Pastor Ayo Oritsejafor’s tenure as the National President of Christian Association of Nigeria (CAN) is winding up. The search for his successor is, therefore, currently in the front burner. The five blocs of CAN, its NEC and other relevant bodies are meeting regularly to fine-tune the process that will usher in the new CAN President. Oritsejafor became President of CAN in 2010, having taken over from John Cardinal Onaiyekan of the Catholic Secretariat in Abuja. And for two consecutive terms, he was CAN’s helmsman. What is the umbrella body of Christians doing to ensure a successful outing, and above all, set a standard for others to emulate? CHRIS IREKAMBA reports views of CAN members.



‘As Christians’ association, CAN is expected to set the pace’
(Pastor Ezekiel Joel, Full Salvation Believers’ Assembly Int’l, Nnewi, Anambra State)
IN every human organisation, it is expected that there will be diversity of opinions. People are bound to differ in their perspectives or approaches to issues. CAN is not going to be an exception. However, being an association of Christians, it is expected that this respected body will set the pace, and give the nation an exemplary election that is free, fair and transparent. This is more so because the Church of Christ is, and should be the light of the world. But, a large and national body, composed of several Christian denominations, having different doctrinal persuasions, may easily run into troubled electoral waters, if great care is not taken. Of course, as usual with every election into leadership positions, men are not the only interested parties. God is also interested, and would like to be involved, because He still rules in men’s affairs. Satan, the usurper and agent provocateur, is very much interested too, whether or not he is invited.

It is for this reason that the outgoing executive and national delegates must spend time to pray before the election, so that the conduct and outcome will be peaceful and God honouring. It will be unfortunate, if even before the election, there are pockets of dissent on the basis of ethnic jingoism. Such is obviously in contravention of the sacerdotal prayers of Jesus Christ for the Church’s unity –“that they may be one,” which happens to be CAN’s motto. All people of goodwill in the Church expect the provisions in CAN’s constitution to be strictly adhered to with regards to which bloc, as there are five major blocs that make up CAN, and part of the country the different national officers should come from. All things being equal, with prayers and due consideration for the unity and progress of the body of Christ, nationwide, there shouldn’t be any rancour or acrimony, with regards to who should be elected into positions of service, in the body of Christ.

▶ [Task 1]:
Reproduce verbatim the portion of the article on the CAN presidential succession running from "Pastor Ayo Oritsejafor’s" to "Nnewi, Anambra State)".
▶ [Task 2]:
Resume the article on the CAN presidential succession, picking up after its final sentence.

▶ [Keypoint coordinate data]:
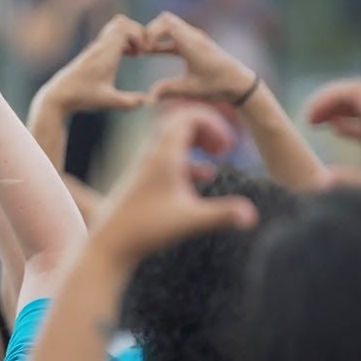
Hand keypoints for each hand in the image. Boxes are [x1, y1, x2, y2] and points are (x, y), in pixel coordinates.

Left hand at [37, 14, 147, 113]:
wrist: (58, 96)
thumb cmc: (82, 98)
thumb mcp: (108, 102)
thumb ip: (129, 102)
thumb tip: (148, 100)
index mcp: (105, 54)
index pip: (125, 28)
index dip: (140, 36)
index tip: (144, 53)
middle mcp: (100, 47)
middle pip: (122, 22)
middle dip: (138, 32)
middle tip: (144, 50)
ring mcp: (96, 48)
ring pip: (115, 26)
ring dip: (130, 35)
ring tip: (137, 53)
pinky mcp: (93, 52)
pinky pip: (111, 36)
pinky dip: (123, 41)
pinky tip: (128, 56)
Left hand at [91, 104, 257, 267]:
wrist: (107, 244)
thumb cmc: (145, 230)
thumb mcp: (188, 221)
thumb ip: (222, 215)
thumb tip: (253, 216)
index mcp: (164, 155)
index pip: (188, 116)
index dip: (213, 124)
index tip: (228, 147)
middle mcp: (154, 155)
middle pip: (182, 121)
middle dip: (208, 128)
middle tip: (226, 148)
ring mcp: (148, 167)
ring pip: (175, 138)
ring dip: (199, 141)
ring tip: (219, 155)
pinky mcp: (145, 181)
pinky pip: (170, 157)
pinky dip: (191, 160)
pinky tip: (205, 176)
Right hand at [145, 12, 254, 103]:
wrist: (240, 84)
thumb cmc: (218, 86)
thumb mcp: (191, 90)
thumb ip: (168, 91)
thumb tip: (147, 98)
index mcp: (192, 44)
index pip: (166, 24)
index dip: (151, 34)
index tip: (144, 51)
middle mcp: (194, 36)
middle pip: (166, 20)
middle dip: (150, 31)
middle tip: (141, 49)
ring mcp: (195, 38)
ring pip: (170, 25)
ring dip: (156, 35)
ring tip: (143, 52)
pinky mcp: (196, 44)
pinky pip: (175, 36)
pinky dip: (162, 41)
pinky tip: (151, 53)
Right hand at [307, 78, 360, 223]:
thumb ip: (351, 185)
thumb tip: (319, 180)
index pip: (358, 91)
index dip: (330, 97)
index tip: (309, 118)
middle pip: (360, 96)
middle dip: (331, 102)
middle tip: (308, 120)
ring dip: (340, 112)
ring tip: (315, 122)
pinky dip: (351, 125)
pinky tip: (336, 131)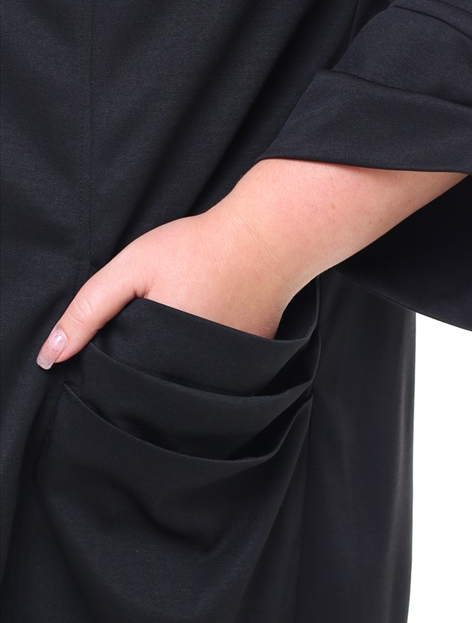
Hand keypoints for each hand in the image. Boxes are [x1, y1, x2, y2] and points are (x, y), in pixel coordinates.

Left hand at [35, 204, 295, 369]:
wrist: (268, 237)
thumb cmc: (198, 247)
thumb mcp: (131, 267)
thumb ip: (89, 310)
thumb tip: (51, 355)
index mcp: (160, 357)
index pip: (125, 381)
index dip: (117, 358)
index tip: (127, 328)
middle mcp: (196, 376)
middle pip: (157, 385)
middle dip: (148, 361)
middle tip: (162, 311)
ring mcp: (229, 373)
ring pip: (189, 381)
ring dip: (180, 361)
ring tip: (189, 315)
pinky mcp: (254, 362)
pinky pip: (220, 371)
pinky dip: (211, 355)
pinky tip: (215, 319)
==
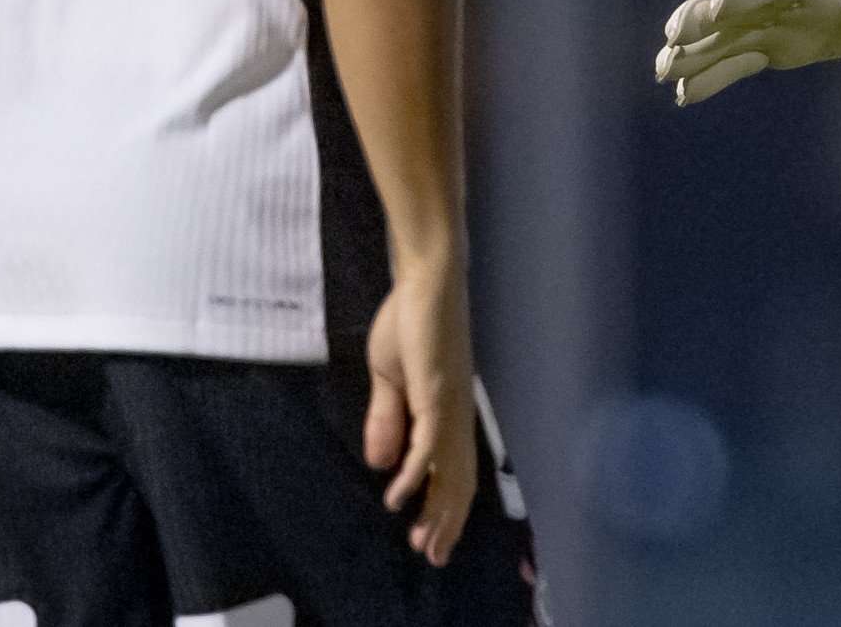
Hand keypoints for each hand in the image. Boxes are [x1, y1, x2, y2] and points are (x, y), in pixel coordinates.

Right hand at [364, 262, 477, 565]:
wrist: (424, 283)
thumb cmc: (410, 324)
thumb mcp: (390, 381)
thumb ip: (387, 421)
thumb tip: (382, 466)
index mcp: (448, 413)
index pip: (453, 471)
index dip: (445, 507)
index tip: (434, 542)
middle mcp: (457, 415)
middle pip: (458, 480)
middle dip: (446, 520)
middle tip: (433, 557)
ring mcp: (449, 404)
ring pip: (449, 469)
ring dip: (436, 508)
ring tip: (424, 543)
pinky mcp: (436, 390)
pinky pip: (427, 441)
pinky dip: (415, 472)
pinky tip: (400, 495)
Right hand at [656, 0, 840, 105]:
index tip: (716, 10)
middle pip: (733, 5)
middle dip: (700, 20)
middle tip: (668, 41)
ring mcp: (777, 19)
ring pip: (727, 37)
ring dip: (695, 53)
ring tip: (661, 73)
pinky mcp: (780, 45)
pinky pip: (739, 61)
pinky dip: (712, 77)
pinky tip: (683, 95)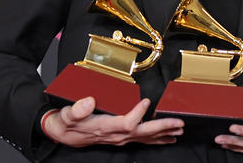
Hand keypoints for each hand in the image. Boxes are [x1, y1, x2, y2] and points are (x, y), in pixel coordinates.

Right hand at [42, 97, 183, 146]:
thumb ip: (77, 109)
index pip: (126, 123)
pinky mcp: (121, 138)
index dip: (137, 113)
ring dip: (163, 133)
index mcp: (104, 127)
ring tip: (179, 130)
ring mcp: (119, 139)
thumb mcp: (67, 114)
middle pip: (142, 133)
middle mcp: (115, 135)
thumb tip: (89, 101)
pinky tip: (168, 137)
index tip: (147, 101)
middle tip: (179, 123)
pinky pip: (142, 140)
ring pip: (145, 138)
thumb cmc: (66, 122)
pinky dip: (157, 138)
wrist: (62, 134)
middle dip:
==
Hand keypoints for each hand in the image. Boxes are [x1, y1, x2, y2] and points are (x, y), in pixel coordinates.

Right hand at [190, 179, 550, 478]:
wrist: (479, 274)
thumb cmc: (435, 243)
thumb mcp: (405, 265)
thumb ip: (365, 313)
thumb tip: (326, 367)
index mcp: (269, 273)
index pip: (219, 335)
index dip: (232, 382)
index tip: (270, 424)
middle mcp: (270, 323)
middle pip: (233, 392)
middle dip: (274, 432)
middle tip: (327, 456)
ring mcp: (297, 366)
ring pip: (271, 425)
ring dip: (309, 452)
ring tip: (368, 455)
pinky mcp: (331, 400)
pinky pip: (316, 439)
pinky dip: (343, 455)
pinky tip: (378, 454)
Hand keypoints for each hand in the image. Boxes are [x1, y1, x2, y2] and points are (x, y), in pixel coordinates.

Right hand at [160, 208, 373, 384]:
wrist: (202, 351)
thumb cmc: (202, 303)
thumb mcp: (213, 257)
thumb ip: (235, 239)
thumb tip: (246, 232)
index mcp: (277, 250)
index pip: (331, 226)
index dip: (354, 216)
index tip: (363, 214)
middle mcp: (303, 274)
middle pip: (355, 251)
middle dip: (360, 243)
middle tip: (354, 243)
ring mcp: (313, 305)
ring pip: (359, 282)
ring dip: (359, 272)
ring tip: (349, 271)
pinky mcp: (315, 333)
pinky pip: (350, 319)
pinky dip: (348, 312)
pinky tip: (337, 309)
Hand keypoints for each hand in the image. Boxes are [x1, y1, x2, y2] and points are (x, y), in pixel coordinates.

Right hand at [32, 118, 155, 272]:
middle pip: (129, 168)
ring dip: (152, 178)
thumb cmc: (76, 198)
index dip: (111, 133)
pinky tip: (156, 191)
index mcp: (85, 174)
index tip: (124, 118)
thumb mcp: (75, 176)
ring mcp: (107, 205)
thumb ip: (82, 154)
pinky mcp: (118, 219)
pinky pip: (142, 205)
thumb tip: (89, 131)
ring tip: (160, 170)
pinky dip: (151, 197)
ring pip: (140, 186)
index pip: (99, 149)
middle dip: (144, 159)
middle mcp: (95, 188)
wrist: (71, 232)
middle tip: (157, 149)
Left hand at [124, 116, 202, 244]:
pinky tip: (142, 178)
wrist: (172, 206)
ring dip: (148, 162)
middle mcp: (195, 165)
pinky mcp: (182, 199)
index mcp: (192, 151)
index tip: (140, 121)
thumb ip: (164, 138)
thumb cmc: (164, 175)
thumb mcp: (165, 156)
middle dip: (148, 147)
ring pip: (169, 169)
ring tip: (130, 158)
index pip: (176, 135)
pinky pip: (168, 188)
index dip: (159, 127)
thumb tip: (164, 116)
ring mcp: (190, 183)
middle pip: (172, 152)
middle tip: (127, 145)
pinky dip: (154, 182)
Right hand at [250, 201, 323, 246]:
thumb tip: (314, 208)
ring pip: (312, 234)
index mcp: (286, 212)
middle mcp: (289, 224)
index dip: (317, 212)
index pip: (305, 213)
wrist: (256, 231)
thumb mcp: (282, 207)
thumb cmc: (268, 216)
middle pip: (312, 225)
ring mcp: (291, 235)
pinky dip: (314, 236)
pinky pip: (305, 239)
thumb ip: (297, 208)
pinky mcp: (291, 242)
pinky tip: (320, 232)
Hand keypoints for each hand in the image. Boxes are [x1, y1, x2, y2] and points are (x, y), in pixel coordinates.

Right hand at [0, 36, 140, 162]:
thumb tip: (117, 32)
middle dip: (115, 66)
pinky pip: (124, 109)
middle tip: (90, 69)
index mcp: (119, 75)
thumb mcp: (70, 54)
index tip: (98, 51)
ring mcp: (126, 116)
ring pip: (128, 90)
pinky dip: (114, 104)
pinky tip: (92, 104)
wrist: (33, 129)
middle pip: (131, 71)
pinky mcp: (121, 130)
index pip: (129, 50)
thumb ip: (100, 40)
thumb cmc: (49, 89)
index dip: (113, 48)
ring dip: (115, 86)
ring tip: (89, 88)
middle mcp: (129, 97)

▶ [Expected output 1]:
Pastor Ayo Oritsejafor’s tenure as the National President of Christian Association of Nigeria (CAN) is winding up. The search for his successor is, therefore, currently in the front burner. The five blocs of CAN, its NEC and other relevant bodies are meeting regularly to fine-tune the process that will usher in the new CAN President. Oritsejafor became President of CAN in 2010, having taken over from John Cardinal Onaiyekan of the Catholic Secretariat in Abuja. And for two consecutive terms, he was CAN’s helmsman. What is the umbrella body of Christians doing to ensure a successful outing, and above all, set a standard for others to emulate? CHRIS IREKAMBA reports views of CAN members.



‘As Christians’ association, CAN is expected to set the pace’
(Pastor Ezekiel Joel, Full Salvation Believers’ Assembly Int’l, Nnewi, Anambra State)

▶ [Expected output 2]:
My advice is: let all the previous gentleman’s agreements, either about zoning, blocs or tenure be strictly adhered to. The goal posts should not be changed in the course of the game.

Waive-Dr‘All blocs in CAN must have a taste of its Presidency’
(Rev. Francis Ejiroghene Waive, General Overseer, Fresh Anointing Missionary Ministries INC/Senior Pastor, Church of the Anointing, Warri, Delta State)
The Christian Association of Nigeria (CAN) has always shown an example of godliness in its rancour-free succession and this year’s election will not be an exception. The election will be transparently free and fair. The present hullabaloo is a carry-over from the 2015 Presidential Elections that was characterised by huge propaganda and almost a religious and regional divide. The men of God involved in the forth-coming CAN elections will be true to their faith and calling. After the elections, the nation will realise it was all a storm in a teacup stirred by the enemies of the faith.

There is no crisis in CAN. The talk about regional origin of the next CAN President emanates from our national psyche. One day, we shall get over tribalism in our body politics. Whenever I travel through the Port Harcourt airport, I marvel that someone from that region was this country’s president for six solid years and yet that airport is such a disgrace. Now, a President of northern origin will be the one to fix it.

CAN’s Constitution does not provide for tribal or regional succession. All it demands is that all the blocs in CAN must have a taste of its Presidency. The out-going President, Pastor Ayo Oristejafor is a Pentecostal. His predecessor was Catholic. This means that his successor will either be an Evangelical or from the OAIC (Organisation of African Instituted Churches) better known as white garment churches.

The notion that the outgoing CAN President was too close to the immediate past government was promoted by the politics of 2015 Presidential elections. Most of the stories peddled around were either outright falsehood or grossly exaggerated. Pastor Ayo did his best for the church in Nigeria and especially our brethren in the north. The in-coming CAN President must do better.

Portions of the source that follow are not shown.